Cloud & AI Security CTF: What a Two-Hour Treasure Hunt Taught Me About Attack Chains

BSides Luxembourg had a two-hour Capture the Flag workshop and I will be honest — I walked in not knowing what to expect and walked out genuinely excited.

The workshop was called Cloud & AI Security Capture the Flag. The setup was simple in theory. An attack had happened. Our job was to figure out how.

The Attack Chain

An attacker gets into an AI application's front end. From there they start manipulating API calls — probing, testing, pushing the boundaries of what the application lets them do. Then they drop into a shell. From that shell they escalate access, move laterally, and eventually run another shell to do the one thing every attacker is actually after — exfiltrate data straight out of an S3 bucket in the cloud.

It sounds like a lot when you read it like that.
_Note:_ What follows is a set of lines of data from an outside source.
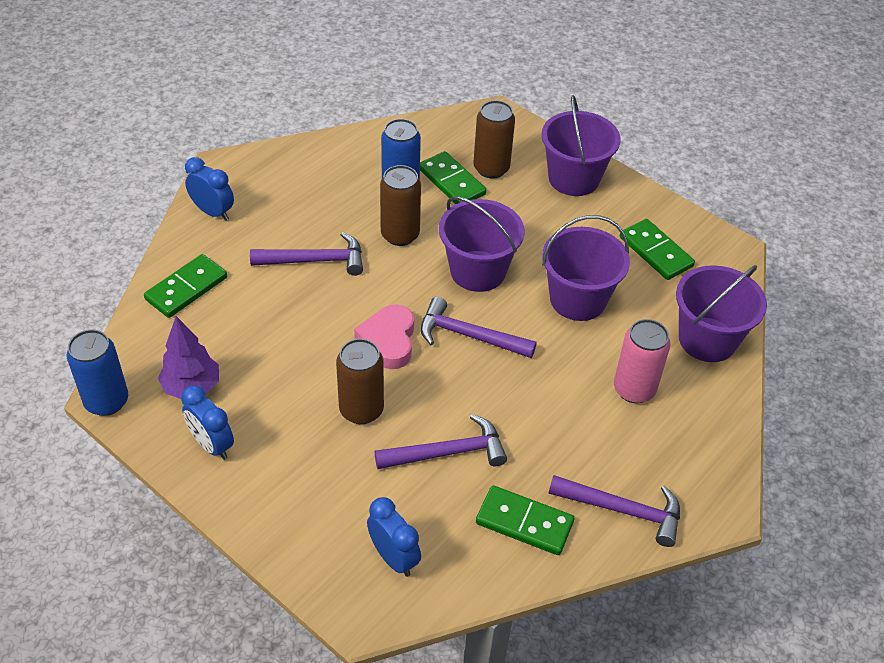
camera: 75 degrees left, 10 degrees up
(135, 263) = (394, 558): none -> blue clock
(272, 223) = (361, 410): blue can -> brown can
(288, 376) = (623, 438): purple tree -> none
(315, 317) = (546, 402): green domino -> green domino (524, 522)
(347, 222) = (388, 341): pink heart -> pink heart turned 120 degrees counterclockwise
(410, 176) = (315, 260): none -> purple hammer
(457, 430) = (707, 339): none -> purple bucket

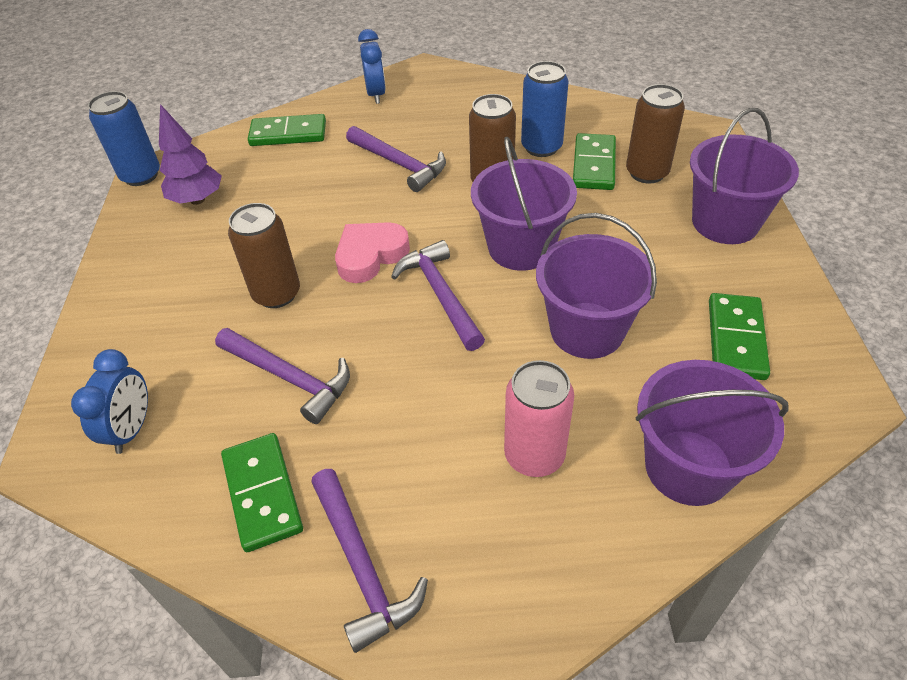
camera: 50 degrees right, 0 degrees up
(212, 445) = (151, 246): blue clock -> none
In practice it looked like a series of questions on a screen, and somewhere inside the WIZ tool were all the answers.

The Tool

The part I did not expect: the tool had everything. Threat intelligence, API call logs, cloud activity, the full picture of what happened and when. The questions were designed to walk you through the kill chain step by step. You had to find the evidence, connect the dots, and reconstruct the attack from the inside out.

I approached it like a treasure hunt. Each answer unlocked the next piece. Each piece made the attack make more sense. By the end of two hours I had gone from zero familiarity with the tool to actually understanding how a real cloud AI attack unfolds — not in theory, in logs.
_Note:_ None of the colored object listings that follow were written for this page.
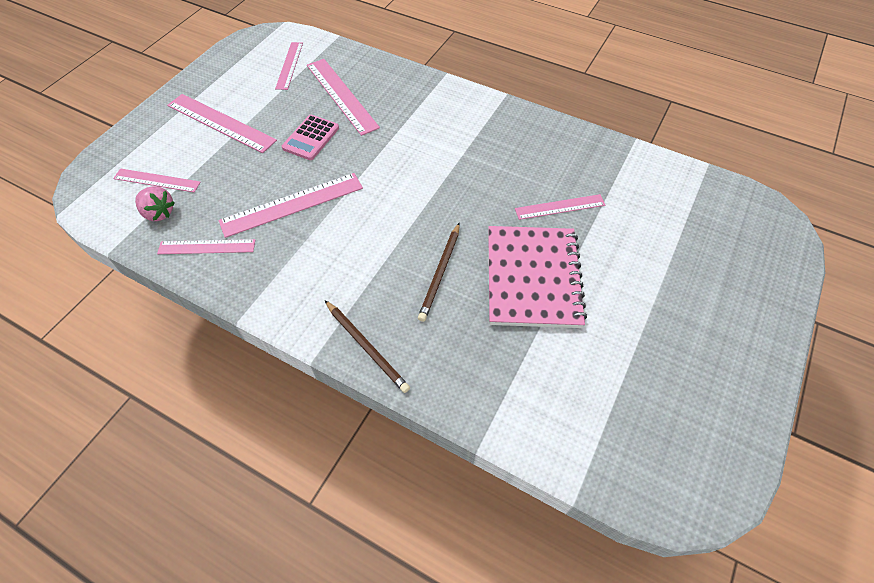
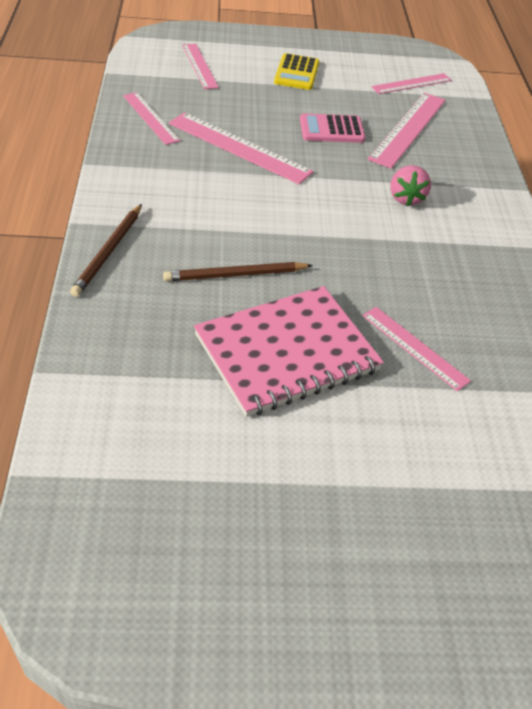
camera: 55 degrees right, 10 degrees down
(159, 213) = (166, 80): pink strawberry -> pink strawberry (406, 198)
(220, 123) = (296, 73): pink ruler -> yellow calculator

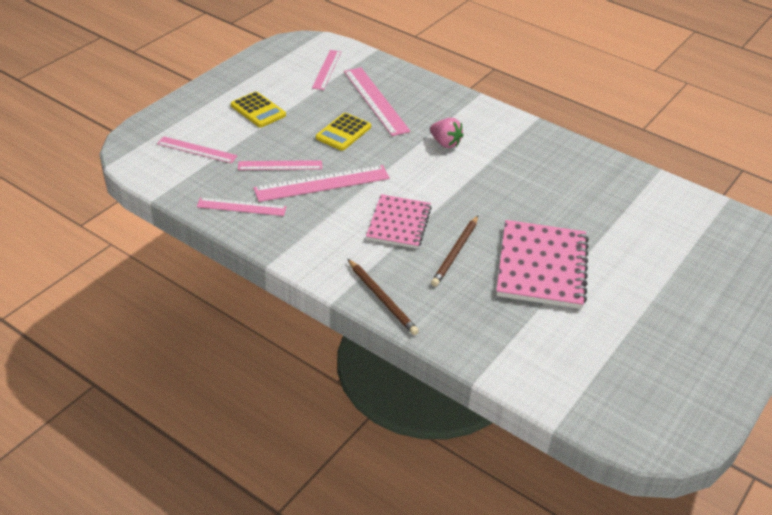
camera: 50 degrees left, 5 degrees down
(237, 217) = (399, 223): none -> pink notebook
(331, 129) = (343, 132): pink calculator -> yellow calculator
(414, 347) = (576, 215): pink ruler -> pink ruler (280, 165)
What Made This Format Work

For anyone in cloud security or GRC who has not seen WIZ in action, the CTF format was honestly the best possible introduction. It turns what could be a dry forensic exercise into something you can actually follow, investigate, and learn from in real time. You are not being told what happened. You are finding it yourself.

Two hours. One attack chain. Fully reconstructed. That is a good workshop.